Hudi: Large-Scale, Near Real-Time Pipelines at Uber - Databricks

Hudi: Large-Scale, Near Real-Time Pipelines at Uber

Download Slides

Uber has real needs to provide faster, fresher data to data consumers & products, running hundreds of thousands of analytical queries everyday. Uber engineers will share the design, architecture & use-cases of the second generation of ‘Hudi’, a self contained Apache Spark library to build large scale analytical datasets designed to serve such needs and beyond. Hudi (formerly Hoodie) is created to effectively manage petabytes of analytical data on distributed storage, while supporting fast ingestion & queries. In this talk, we will discuss how we leveraged Spark as a general purpose distributed execution engine to build Hudi, detailing tradeoffs & operational experience. We will also show to ingest data into Hudi using Spark Datasource/Streaming APIs and build Notebooks/Dashboards on top using Spark SQL. Head over here for more details : https://github.com/uber/hudi

Session hashtag: #SAISEco10

About Nishith Agarwal

Nishith is an early engineer of the data team at Uber, as well as an initial committer of "Hudi." He has a keen interest in unified architectures for data analytics and processing.

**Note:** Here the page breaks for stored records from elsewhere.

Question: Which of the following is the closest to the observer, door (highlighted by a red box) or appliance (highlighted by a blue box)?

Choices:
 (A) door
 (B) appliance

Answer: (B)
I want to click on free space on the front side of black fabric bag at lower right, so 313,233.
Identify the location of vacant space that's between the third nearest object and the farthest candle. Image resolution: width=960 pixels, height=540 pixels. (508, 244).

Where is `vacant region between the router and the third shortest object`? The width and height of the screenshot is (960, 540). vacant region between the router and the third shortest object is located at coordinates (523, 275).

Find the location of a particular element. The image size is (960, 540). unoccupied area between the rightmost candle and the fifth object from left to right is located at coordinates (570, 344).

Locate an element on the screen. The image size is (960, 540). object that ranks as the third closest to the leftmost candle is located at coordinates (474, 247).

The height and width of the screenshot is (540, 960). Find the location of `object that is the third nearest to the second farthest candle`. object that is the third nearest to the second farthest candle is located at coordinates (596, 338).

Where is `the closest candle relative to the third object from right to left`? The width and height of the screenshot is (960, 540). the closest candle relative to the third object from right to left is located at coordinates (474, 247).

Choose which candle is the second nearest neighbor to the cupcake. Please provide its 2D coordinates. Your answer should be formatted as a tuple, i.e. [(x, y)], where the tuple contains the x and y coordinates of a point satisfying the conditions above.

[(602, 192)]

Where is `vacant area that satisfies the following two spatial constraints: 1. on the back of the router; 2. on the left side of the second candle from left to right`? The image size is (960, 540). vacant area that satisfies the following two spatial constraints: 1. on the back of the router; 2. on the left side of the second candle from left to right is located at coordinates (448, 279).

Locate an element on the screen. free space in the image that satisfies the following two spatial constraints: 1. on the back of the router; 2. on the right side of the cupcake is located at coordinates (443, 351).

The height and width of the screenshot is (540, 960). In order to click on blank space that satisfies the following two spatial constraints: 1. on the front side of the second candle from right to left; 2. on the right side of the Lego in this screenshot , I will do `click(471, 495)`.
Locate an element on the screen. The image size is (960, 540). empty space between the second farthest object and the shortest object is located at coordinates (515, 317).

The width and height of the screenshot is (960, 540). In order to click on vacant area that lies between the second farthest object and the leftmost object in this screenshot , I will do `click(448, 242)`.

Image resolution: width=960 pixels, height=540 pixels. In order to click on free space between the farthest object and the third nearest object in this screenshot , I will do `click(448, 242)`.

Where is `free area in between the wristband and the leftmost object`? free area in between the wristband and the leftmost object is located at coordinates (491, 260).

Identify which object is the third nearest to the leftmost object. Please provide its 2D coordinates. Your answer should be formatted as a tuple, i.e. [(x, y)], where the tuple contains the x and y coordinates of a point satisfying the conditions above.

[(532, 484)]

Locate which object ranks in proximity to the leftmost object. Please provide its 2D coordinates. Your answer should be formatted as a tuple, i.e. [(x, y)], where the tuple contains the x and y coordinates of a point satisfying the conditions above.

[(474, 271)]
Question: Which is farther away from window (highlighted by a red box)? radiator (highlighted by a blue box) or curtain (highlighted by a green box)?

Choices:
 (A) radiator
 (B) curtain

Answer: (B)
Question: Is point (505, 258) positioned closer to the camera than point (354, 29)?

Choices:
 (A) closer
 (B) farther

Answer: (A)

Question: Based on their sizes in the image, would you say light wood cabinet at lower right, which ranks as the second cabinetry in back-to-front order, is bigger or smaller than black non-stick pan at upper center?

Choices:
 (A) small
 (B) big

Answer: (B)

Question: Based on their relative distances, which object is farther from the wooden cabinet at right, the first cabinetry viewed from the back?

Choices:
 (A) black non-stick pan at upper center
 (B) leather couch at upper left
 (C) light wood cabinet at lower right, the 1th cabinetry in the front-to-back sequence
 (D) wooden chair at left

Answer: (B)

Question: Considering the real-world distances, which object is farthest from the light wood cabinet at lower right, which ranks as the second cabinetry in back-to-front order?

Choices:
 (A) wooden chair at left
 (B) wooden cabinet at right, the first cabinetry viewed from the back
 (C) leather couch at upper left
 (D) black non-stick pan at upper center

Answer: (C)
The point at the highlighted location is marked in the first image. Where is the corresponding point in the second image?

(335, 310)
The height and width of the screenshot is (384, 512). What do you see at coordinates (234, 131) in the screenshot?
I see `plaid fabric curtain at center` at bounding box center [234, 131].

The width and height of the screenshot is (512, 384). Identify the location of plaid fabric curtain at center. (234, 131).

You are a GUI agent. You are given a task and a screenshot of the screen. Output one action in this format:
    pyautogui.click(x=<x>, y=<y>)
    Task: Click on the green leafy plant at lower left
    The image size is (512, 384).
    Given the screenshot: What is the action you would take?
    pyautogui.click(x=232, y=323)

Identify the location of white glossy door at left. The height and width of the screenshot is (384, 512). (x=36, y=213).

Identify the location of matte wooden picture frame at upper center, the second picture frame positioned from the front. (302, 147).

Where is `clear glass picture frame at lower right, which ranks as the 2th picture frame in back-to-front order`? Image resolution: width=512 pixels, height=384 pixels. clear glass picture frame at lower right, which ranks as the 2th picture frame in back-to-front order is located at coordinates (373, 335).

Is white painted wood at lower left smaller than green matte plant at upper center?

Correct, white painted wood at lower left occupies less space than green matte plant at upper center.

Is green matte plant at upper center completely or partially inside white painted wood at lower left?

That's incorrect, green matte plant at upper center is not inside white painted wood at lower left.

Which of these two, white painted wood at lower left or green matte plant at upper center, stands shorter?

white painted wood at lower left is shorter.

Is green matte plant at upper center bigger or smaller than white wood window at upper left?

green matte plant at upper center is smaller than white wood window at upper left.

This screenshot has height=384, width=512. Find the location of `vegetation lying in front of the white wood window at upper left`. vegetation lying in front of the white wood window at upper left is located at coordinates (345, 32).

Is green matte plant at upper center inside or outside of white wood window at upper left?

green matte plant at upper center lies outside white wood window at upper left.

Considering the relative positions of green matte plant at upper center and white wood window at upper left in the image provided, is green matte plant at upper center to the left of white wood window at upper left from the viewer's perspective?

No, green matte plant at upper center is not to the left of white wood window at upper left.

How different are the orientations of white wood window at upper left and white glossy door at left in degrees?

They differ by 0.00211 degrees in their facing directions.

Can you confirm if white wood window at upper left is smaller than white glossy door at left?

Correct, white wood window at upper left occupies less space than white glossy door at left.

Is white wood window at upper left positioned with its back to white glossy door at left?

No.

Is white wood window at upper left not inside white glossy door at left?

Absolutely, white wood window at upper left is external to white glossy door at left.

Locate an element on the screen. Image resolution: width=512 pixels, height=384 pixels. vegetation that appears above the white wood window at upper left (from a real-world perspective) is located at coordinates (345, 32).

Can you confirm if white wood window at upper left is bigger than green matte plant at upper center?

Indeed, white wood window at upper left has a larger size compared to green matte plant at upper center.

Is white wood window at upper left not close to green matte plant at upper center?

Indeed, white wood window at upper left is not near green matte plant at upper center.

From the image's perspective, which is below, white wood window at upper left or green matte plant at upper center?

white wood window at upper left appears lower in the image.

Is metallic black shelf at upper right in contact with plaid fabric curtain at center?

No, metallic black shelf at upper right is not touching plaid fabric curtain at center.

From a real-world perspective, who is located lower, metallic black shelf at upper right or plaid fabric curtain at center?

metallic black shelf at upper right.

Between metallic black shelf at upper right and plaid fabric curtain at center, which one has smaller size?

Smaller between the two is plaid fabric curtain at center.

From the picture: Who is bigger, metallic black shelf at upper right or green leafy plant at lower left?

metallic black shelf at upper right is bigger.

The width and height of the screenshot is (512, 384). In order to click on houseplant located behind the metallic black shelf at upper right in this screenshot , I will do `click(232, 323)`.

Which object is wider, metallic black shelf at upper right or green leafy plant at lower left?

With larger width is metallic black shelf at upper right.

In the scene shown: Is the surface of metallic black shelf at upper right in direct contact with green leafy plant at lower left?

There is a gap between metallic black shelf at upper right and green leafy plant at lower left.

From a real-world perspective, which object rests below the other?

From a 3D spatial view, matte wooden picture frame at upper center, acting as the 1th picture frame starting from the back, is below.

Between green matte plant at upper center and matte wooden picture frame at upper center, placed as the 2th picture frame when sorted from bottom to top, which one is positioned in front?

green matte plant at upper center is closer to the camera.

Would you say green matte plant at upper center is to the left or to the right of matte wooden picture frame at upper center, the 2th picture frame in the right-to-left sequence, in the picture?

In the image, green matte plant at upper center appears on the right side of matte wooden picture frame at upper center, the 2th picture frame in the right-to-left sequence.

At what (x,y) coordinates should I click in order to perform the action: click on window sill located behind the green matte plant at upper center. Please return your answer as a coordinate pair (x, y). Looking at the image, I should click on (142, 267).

In the past, he has built distributed data systems that leverage both batch and stream processing.

About Vinoth Chandar

Vinoth is the founding engineer/architect of the data team at Uber, as well as author of many data processing & querying systems at Uber, including "Hoodie". He has keen interest in unified architectures for data analytics and processing. Previously, Vinoth was the lead on Linkedin’s Voldemort key value store and has also worked on Oracle Database replication engine, HPC, and stream processing.